AI Tool Helps UK Government Recover £500m from Fraud

The UK government has recovered almost £500m through a new artificial intelligence fraud detection tool over the past year, marking the largest sum ever reclaimed by government anti-fraud teams in a single year. More than a third of the recovered funds related to fraudulent activity during the Covid-19 pandemic, with additional money recouped from unlawful council tax claims and illegal subletting of social housing.

Context and Background

The Cabinet Office developed the AI tool, called the Fraud Risk Assessment Accelerator, in response to widespread fraud during the pandemic. The system recovered £480m between April 2024 and this month, with £186m specifically related to Covid fraud. This includes blocking hundreds of thousands of companies with potentially fraudulent Bounce Back Loans from dissolving without repaying the money.

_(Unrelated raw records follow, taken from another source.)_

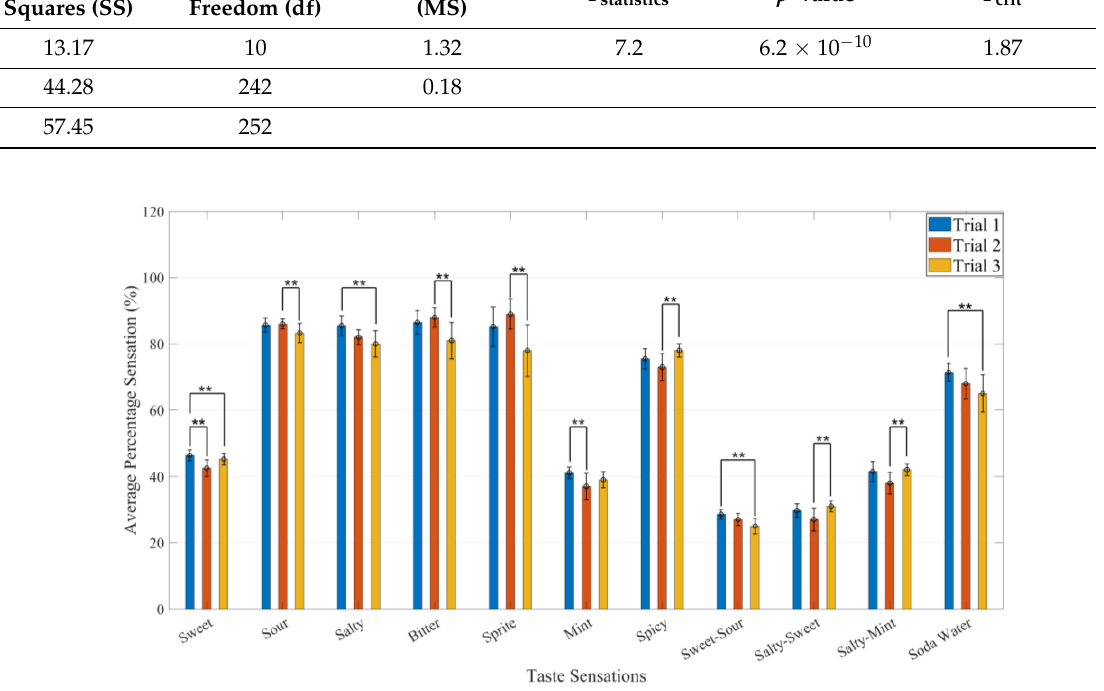
Figure 7. The average percentage of taste sensations of 23 participants with repeated experiments. Error bar depicts 90–98% CI. All data are expressed as mean ± SD ** p ≤ 0.05.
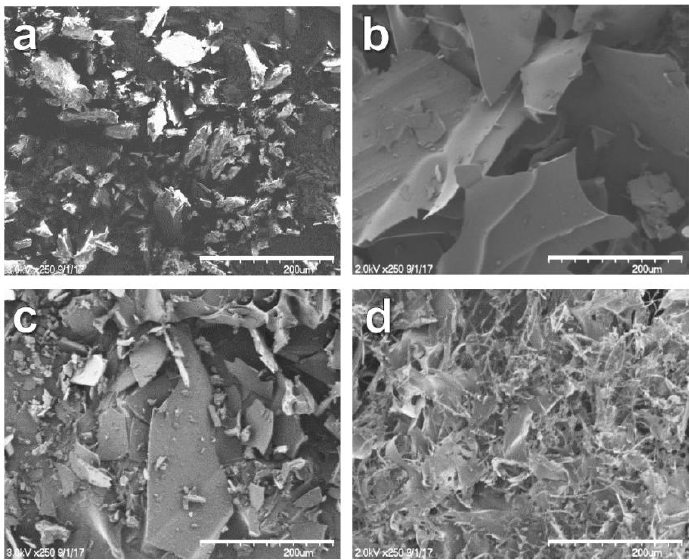
Figure 8. SEM images of ( a ) FT; ( b ) HP-β-CD-ol; ( c ) PM; and ( d ) IC. (×250 magnification, bar = 200 μm).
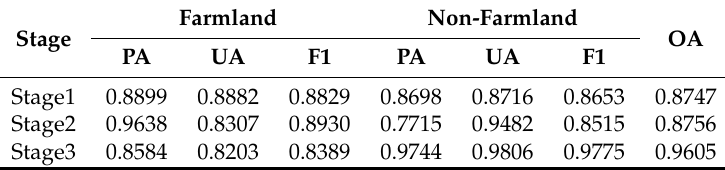
Table 4. Comparision of classification performance between stage 1, stage 2 and stage 3.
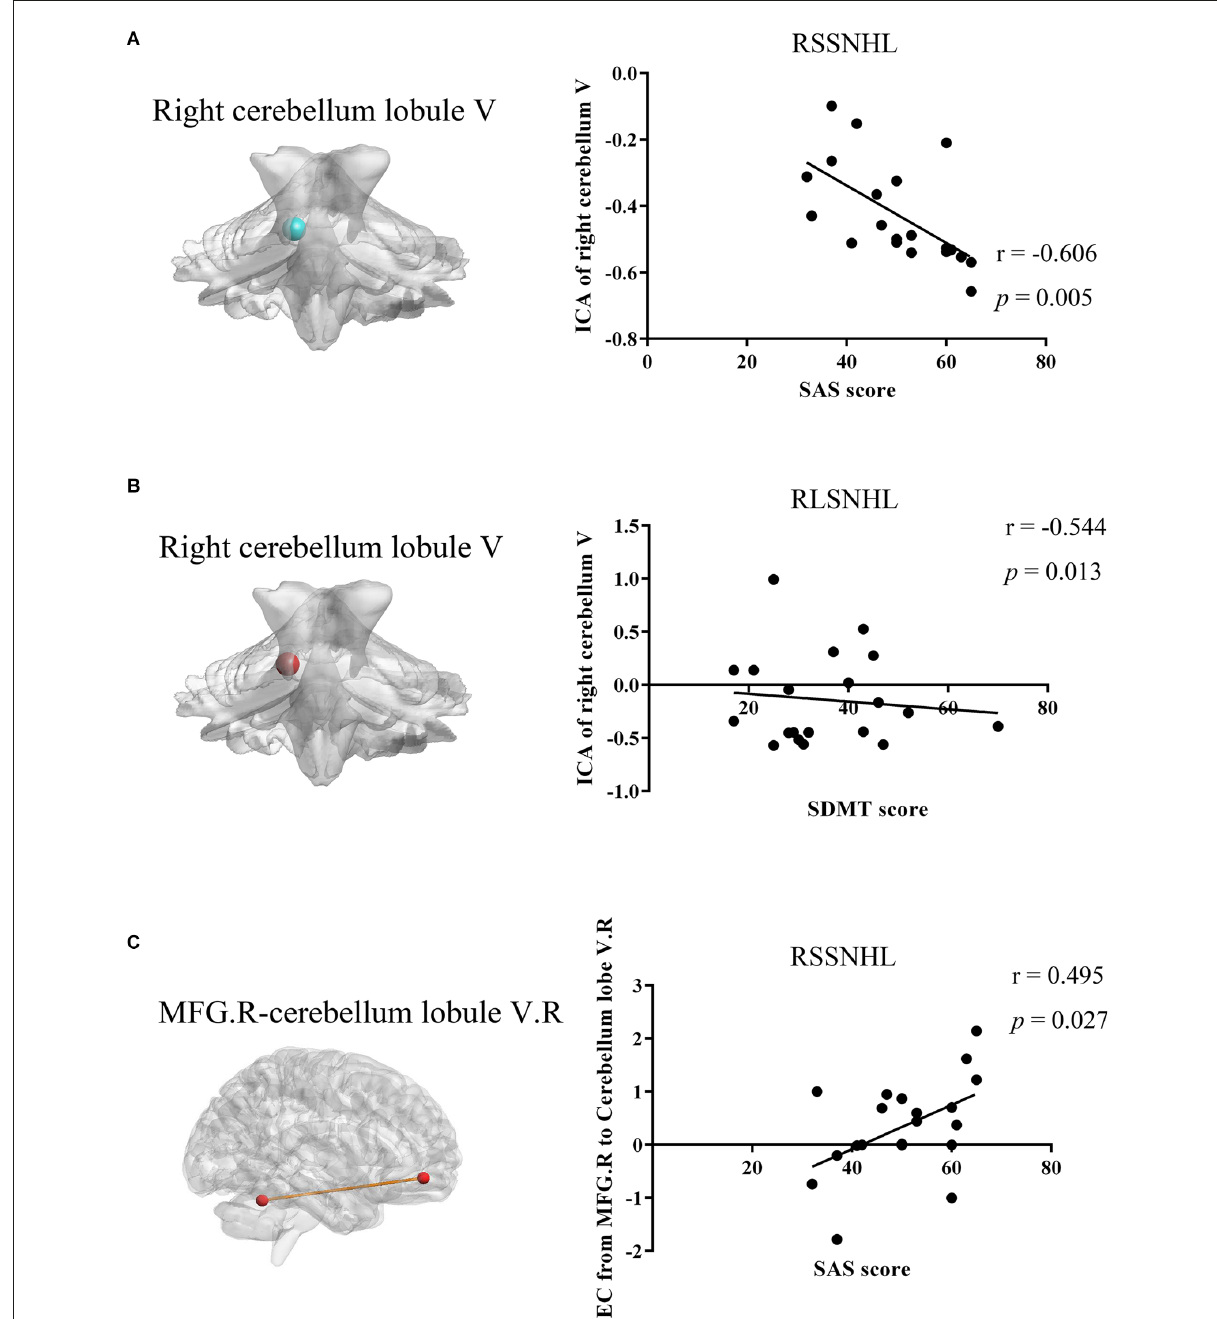
FIGURE4 Relationships between MRI imaging properties and clinical features in RSSNHL and RLSNHL. (A) Decreased functional connectivity between the right cerebellum lobule V and mean time series of cerebellar network in RSSNHL group was negatively correlated with SAS score ( r = − 0.606, p = 0.005). (B) Increased connections between the right cerebellum lobule V and mean time series of the cerebellar network in RLSNHL group showed negative correlation with SDMT performance ( r = − 0.544, p = 0.013). (C) Effective connectivity from right MFG to the right cerebellum lobule V could predict anxiety status in RSSNHL subjects ( r = 0.495, p = 0.027). MRI, magnetic resonance imaging; ICA, independent components analysis; SAS, self-rating anxiety scale; SDMT, Hamilton depression scale; MFG, middle frontal gyrus; RSSNHL, right sudden sensorineural hearing loss; RLSNHL, right long-term sensorineural hearing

The recovered amount represents a significant achievement in fraud detection, though it remains a fraction of the estimated £7bn that Chancellor Rachel Reeves claimed was lost to fraud during the pandemic. One notable case involved a woman who invented a company and sent the loan money to Poland, highlighting the sophisticated nature of some fraudulent schemes.

Looking Forward

Cabinet Office minister Josh Simons will announce at an anti-fraud summit that the UK will now license the AI tool for international use, with the US, Canada, Australia and New Zealand expected to adopt it. The tool “scans new policies and procedures for weaknesses before they can be exploited” and aims to make policies “fraud-proof” before implementation.

However, the expansion raises concerns among civil liberties campaigners who have previously criticised the government’s AI use. Last year, an AI tool for welfare fraud showed bias based on age, disability, marital status and nationality, whilst Amnesty International has criticised the government’s “unchecked use of tech and AI systems”.